Talk:Hobo nickel
From Wikipedia, the free encyclopedia
The webpage posted on the OHNS website is one I generated using Steve's material at his request and obviously with his permission. I'm not certain why you think that my posting of this material to Wikipedia is a copyright infringement. Verne R. Walrafen 29 June 2005 22:16 (UTC)
Contents |
[edit] Hobo Nickels/Temp created.
OK folks... I've made all your suggested changes and moved the pictures down into the text since you wanted to stack the three all in the center which looked really gross. The only thing I put back in that you blew away is the reference giving the provenance of the article... the fact Steve gave this material in a talk at the Long Beach Coin Show. I feel this really needs to be included and someplace in your material I even read that such things should be certain to be included. I trust you won't have problems with the TEMP version I just created. I note you were right there to catch my first attempt at posting... I can only hope you will respond just as quickly to my modifications so I can get this page up and running. I got locked out all day yesterday because I was flagged as using an IP address of someone who had done something wrong when my IP address was something totally different. I proved that with PING but nobody responded or changed my being blocked. Once I "got in" today I haven't logged off in case something similar happened again. Thanks- Verne
[edit] Hobo Nickels/Temp created.
Whoops... forgot my timestamp. Verne R. Walrafen 29 June 2005 23:16 (UTC)
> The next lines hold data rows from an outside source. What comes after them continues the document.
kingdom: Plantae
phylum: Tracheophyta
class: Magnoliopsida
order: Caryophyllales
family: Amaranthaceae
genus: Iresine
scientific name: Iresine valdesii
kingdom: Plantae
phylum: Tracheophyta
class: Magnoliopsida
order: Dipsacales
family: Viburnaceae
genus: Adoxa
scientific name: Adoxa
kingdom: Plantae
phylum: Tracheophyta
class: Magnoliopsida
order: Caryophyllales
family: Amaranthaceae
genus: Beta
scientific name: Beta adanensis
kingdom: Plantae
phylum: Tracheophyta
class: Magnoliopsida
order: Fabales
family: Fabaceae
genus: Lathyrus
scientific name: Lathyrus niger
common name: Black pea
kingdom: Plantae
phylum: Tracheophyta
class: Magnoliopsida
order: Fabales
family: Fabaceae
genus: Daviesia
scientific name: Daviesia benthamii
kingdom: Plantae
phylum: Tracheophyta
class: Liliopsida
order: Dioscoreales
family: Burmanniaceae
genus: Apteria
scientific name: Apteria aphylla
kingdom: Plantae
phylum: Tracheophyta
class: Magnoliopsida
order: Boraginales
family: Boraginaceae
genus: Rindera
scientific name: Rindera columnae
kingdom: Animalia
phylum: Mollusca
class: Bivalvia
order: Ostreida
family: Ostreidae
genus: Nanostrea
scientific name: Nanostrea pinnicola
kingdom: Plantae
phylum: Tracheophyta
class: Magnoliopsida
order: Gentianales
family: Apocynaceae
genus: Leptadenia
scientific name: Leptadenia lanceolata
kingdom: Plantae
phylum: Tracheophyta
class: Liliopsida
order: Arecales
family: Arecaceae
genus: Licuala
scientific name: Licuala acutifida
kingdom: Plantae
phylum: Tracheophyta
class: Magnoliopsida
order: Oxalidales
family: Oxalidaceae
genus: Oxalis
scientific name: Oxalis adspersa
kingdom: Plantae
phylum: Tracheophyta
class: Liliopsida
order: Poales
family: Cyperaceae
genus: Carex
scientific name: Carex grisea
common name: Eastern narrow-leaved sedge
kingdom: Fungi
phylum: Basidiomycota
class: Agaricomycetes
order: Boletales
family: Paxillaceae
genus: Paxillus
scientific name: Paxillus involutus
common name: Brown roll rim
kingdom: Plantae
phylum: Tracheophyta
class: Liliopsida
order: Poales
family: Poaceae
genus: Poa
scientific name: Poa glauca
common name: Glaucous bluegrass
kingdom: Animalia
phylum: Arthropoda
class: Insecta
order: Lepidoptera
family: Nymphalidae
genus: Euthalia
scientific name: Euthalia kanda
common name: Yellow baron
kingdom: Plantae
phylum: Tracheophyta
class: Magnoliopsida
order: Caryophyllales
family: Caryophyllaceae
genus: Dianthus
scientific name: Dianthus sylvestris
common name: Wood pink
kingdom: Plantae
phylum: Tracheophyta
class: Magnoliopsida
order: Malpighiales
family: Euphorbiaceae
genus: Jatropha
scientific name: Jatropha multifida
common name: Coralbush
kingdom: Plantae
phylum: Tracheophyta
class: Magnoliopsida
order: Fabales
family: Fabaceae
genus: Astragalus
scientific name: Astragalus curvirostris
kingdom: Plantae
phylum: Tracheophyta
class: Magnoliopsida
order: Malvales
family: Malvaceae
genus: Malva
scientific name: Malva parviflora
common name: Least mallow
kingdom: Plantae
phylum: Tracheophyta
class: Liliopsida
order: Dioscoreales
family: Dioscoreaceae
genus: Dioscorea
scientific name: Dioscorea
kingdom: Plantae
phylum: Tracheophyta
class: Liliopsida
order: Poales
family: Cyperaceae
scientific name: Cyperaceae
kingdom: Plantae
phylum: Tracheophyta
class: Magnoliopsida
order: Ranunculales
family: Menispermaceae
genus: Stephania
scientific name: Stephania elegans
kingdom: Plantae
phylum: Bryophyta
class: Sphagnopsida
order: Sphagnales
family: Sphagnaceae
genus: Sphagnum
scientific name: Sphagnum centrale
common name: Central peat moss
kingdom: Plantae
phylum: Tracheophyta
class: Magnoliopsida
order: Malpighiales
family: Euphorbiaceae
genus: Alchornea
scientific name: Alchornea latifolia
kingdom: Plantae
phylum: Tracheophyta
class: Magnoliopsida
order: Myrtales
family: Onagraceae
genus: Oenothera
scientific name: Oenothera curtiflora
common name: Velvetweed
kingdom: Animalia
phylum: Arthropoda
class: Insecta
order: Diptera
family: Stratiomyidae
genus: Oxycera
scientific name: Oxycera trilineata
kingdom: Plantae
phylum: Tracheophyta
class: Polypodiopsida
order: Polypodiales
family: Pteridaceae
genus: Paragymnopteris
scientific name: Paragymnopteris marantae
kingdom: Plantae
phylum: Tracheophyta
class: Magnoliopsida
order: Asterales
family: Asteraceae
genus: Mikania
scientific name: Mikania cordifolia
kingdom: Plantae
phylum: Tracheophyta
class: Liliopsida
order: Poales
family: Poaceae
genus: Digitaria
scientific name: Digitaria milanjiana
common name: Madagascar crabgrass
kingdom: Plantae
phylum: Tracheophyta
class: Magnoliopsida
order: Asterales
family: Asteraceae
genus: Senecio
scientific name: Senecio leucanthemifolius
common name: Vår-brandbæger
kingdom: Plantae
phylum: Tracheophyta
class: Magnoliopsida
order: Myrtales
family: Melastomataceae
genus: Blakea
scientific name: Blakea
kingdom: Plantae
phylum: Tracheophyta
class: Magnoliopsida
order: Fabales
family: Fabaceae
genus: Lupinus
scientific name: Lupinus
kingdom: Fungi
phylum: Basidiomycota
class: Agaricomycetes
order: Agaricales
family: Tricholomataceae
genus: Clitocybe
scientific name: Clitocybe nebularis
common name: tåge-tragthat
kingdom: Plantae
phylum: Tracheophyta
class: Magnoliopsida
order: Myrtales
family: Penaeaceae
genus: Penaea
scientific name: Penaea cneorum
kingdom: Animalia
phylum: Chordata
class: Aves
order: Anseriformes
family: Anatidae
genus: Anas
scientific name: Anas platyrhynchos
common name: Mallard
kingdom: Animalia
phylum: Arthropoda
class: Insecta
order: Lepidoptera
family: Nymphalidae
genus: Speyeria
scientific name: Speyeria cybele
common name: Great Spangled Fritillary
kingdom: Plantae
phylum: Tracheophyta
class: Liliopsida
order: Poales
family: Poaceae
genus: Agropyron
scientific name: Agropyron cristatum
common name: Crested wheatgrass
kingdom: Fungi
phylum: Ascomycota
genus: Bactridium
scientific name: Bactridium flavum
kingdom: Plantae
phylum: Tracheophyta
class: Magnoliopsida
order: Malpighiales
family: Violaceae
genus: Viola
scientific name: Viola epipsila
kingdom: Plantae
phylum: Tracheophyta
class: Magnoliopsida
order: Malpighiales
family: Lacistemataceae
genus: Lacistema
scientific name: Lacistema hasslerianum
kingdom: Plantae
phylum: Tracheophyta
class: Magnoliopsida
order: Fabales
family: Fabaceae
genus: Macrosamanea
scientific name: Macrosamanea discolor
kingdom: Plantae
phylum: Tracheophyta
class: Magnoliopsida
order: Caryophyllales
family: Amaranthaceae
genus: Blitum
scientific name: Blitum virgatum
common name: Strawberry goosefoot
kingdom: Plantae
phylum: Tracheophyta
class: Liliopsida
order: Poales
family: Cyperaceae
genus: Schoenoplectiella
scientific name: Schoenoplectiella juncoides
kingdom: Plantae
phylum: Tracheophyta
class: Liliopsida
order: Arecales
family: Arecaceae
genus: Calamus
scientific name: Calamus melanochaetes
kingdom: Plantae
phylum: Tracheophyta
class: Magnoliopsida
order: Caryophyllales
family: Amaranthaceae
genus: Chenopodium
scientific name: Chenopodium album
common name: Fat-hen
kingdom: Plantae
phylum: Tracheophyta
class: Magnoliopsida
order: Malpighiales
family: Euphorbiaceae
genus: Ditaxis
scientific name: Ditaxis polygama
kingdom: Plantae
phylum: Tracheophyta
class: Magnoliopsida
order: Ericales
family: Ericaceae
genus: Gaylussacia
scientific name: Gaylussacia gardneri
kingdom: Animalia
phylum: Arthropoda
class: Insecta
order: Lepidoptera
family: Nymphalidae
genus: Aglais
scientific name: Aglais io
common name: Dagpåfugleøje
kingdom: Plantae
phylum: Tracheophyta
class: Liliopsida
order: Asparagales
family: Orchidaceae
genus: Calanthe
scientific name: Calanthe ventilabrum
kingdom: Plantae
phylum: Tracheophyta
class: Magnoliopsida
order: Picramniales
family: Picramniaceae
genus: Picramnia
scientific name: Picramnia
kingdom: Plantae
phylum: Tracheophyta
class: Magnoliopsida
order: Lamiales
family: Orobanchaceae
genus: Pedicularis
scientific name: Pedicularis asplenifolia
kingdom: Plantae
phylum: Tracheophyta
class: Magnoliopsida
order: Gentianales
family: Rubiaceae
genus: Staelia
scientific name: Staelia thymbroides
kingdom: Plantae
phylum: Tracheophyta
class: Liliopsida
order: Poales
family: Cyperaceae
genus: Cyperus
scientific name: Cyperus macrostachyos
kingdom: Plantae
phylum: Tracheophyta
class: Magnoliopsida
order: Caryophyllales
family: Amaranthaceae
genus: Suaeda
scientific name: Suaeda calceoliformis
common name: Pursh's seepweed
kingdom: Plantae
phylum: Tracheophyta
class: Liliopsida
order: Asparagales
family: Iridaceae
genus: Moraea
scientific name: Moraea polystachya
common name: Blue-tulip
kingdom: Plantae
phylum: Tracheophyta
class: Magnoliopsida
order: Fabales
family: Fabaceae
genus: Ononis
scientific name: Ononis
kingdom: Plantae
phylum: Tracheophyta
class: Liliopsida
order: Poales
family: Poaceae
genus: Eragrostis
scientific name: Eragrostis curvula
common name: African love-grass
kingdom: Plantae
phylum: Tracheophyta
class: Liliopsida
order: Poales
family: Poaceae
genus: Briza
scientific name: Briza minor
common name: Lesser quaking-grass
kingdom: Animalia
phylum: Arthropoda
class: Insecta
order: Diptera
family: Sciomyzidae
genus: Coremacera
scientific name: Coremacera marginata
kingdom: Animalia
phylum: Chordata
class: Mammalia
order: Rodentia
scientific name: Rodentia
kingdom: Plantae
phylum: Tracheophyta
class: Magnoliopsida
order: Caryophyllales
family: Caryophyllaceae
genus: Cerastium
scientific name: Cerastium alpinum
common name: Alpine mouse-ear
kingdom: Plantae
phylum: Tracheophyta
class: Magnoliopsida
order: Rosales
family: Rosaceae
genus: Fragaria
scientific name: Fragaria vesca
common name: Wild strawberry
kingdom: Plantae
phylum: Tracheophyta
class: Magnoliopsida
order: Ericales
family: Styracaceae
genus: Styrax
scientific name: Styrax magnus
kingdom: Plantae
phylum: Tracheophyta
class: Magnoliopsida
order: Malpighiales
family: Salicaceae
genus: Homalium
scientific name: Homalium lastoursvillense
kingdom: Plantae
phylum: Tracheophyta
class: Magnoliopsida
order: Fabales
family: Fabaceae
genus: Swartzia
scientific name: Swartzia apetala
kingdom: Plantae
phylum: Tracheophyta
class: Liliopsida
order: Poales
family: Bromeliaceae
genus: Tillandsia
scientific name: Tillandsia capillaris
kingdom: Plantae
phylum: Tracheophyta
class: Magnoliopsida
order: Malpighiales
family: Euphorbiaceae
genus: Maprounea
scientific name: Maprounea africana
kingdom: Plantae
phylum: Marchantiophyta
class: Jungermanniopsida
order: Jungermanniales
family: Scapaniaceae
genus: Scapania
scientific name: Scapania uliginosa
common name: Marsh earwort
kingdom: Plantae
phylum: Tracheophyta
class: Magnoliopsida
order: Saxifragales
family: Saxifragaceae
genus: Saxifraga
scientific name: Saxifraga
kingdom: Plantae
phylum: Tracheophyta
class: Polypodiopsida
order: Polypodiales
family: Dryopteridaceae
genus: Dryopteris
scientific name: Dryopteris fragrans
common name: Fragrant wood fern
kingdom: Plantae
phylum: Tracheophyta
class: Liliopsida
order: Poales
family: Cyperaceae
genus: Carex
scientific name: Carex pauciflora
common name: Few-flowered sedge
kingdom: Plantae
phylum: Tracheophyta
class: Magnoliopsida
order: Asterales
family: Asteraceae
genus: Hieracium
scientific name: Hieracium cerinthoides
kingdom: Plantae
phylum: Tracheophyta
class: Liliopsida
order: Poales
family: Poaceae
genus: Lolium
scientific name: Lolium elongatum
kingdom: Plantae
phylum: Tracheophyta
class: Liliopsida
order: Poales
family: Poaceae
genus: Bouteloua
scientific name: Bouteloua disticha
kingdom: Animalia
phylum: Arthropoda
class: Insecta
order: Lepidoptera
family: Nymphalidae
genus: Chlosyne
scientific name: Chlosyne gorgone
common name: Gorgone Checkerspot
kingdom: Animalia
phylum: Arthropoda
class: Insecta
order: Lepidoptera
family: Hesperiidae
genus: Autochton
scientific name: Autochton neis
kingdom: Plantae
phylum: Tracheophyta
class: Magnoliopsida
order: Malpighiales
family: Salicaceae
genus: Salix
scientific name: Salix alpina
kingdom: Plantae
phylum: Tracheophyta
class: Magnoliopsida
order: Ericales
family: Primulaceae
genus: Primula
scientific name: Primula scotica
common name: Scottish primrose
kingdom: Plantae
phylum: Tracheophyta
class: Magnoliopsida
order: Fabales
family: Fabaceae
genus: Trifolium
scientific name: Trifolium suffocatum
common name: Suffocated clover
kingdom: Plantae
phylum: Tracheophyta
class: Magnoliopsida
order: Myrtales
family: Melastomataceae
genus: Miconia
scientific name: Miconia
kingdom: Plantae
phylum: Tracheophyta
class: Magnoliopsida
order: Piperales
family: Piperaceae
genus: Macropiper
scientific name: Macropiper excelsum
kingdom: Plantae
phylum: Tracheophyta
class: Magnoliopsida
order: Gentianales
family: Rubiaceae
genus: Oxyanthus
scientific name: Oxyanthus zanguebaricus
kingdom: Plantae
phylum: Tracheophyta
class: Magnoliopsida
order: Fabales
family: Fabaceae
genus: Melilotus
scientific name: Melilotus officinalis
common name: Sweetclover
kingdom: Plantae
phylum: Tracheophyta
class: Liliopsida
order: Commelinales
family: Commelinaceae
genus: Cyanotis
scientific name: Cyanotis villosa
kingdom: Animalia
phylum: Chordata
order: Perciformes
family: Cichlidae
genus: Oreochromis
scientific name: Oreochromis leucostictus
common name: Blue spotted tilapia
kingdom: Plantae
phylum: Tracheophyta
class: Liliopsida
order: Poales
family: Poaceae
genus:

[edit] Suggestion for illustration
I think it would really help illustrate this article if there were a picture of an unaltered coin directly next to the picture of the altered version, so that readers could see how the features of the original coin were used. Perhaps there could even be three versions, with the unaltered, altered, and an overlay of the two. Anyway, just a suggestion. -- Creidieki 06:06, 19 May 2006 (UTC)
[edit] Softness?
The article says that the nickels were the coin of choice for alteration because of their relative softness. However, the article on the nickel talks about how hard the coin is. The cent or silver coins would have been softer. Perhaps a better explantion for the popularity of the nickel for these purposes was that it was a large coin for the money and that it had a lot of raised surface area to work with. But I'm not an expert by any means.--RLent 19:16, 14 July 2006 (UTC)
[edit] how to ?
How do you carve a nickel? What tools do you use? Do you pound it flat first?